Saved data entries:
++++++

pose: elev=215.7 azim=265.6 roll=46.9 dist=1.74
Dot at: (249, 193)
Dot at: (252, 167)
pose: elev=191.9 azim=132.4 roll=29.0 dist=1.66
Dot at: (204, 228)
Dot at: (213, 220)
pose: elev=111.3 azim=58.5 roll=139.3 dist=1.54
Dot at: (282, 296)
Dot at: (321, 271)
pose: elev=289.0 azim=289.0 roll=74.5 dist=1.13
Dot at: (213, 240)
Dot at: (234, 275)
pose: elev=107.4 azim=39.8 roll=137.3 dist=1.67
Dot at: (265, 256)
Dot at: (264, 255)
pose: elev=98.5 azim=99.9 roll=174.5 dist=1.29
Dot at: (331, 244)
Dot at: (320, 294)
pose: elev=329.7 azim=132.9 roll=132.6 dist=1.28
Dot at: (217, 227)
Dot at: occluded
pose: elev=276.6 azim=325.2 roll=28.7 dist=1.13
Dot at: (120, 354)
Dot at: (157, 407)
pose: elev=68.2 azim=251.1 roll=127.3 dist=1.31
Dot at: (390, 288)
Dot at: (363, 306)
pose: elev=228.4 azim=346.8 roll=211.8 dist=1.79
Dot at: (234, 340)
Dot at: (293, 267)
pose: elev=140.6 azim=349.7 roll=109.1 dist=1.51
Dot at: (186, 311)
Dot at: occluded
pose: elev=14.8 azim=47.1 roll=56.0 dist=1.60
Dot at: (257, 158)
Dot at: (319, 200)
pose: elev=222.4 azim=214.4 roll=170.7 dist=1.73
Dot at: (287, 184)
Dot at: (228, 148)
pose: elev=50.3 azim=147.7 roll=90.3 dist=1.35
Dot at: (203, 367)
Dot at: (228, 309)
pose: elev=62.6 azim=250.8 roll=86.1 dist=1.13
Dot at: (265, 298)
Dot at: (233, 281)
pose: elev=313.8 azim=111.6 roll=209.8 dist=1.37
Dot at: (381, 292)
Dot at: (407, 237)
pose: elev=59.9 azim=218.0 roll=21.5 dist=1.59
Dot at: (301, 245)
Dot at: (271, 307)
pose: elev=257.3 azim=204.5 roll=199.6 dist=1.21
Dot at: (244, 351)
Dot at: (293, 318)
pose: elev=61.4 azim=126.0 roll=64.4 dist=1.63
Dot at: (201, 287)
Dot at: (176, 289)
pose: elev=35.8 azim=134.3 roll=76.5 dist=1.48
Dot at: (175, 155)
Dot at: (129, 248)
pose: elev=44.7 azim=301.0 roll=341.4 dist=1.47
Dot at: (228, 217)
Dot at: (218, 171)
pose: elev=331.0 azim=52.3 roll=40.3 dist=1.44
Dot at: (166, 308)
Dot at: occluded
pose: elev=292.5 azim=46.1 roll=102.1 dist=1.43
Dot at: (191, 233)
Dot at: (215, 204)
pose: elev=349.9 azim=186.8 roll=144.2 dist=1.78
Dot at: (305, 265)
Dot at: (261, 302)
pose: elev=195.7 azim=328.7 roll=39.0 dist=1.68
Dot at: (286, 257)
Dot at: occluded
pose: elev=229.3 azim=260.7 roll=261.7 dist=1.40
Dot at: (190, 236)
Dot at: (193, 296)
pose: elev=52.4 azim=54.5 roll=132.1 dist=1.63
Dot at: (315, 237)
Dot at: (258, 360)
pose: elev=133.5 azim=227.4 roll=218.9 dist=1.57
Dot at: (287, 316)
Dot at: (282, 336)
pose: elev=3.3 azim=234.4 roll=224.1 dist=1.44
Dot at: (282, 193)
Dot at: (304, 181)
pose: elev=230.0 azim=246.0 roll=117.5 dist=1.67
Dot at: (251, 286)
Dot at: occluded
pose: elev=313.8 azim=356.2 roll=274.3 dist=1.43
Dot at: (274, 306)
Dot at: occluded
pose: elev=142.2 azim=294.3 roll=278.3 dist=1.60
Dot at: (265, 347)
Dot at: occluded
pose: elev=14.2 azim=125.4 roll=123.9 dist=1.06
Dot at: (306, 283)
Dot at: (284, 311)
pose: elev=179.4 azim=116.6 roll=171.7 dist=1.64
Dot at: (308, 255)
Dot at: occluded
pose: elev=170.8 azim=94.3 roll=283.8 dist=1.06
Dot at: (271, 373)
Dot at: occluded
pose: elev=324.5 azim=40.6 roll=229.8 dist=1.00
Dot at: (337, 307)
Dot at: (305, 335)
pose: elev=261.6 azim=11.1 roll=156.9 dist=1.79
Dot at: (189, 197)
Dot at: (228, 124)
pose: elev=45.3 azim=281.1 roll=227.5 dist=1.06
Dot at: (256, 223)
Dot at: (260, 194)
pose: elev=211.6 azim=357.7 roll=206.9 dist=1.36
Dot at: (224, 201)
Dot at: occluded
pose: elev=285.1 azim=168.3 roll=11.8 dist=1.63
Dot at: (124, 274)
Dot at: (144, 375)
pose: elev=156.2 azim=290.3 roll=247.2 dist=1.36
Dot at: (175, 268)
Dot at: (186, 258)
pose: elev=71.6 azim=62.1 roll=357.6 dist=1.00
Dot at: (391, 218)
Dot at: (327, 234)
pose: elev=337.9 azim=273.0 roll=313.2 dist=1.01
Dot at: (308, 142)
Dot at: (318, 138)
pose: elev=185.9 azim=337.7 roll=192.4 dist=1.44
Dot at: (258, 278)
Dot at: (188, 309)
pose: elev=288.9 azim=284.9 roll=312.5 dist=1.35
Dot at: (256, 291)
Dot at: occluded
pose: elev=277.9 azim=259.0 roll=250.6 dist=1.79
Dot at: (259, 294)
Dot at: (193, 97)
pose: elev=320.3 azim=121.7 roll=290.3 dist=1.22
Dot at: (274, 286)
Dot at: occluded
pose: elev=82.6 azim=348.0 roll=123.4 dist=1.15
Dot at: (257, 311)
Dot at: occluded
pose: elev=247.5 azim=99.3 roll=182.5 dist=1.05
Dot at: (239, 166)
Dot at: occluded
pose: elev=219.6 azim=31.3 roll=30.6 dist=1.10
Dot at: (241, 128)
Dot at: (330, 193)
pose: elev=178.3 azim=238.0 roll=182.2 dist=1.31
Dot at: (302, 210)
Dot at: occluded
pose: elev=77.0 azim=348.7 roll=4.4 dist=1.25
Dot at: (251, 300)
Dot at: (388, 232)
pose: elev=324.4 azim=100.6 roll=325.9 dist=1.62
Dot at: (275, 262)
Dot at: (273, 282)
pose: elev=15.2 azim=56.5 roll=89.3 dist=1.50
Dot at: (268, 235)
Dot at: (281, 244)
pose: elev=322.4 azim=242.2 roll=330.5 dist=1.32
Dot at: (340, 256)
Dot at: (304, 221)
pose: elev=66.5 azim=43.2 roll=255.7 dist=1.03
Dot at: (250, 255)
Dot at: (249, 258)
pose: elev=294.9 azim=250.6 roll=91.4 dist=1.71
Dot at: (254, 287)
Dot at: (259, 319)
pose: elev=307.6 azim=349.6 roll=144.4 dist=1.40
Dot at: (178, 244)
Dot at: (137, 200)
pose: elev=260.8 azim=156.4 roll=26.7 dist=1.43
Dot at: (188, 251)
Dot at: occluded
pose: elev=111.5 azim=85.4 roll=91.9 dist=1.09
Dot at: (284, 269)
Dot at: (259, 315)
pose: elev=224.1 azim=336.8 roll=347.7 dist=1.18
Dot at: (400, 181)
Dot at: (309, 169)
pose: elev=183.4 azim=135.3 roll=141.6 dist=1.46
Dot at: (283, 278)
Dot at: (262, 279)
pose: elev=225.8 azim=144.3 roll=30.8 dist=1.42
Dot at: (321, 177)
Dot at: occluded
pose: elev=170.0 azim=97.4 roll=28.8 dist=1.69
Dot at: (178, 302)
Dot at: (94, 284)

++++++

PROBLEM TO SOLVE: Please switch "dist" to "distance" in the listing from the line with "pose: elev=324.5 azim=40.6" up to and including the line with "Dot at: (144, 375)", and give back only those lines with nothing else changed.

EXERCISE RESPONSE:
pose: elev=324.5 azim=40.6 roll=229.8 distance=1.00
Dot at: (337, 307)
Dot at: (305, 335)
pose: elev=261.6 azim=11.1 roll=156.9 distance=1.79
Dot at: (189, 197)
Dot at: (228, 124)
pose: elev=45.3 azim=281.1 roll=227.5 distance=1.06
Dot at: (256, 223)
Dot at: (260, 194)
pose: elev=211.6 azim=357.7 roll=206.9 distance=1.36
Dot at: (224, 201)
Dot at: occluded
pose: elev=285.1 azim=168.3 roll=11.8 distance=1.63
Dot at: (124, 274)
Dot at: (144, 375)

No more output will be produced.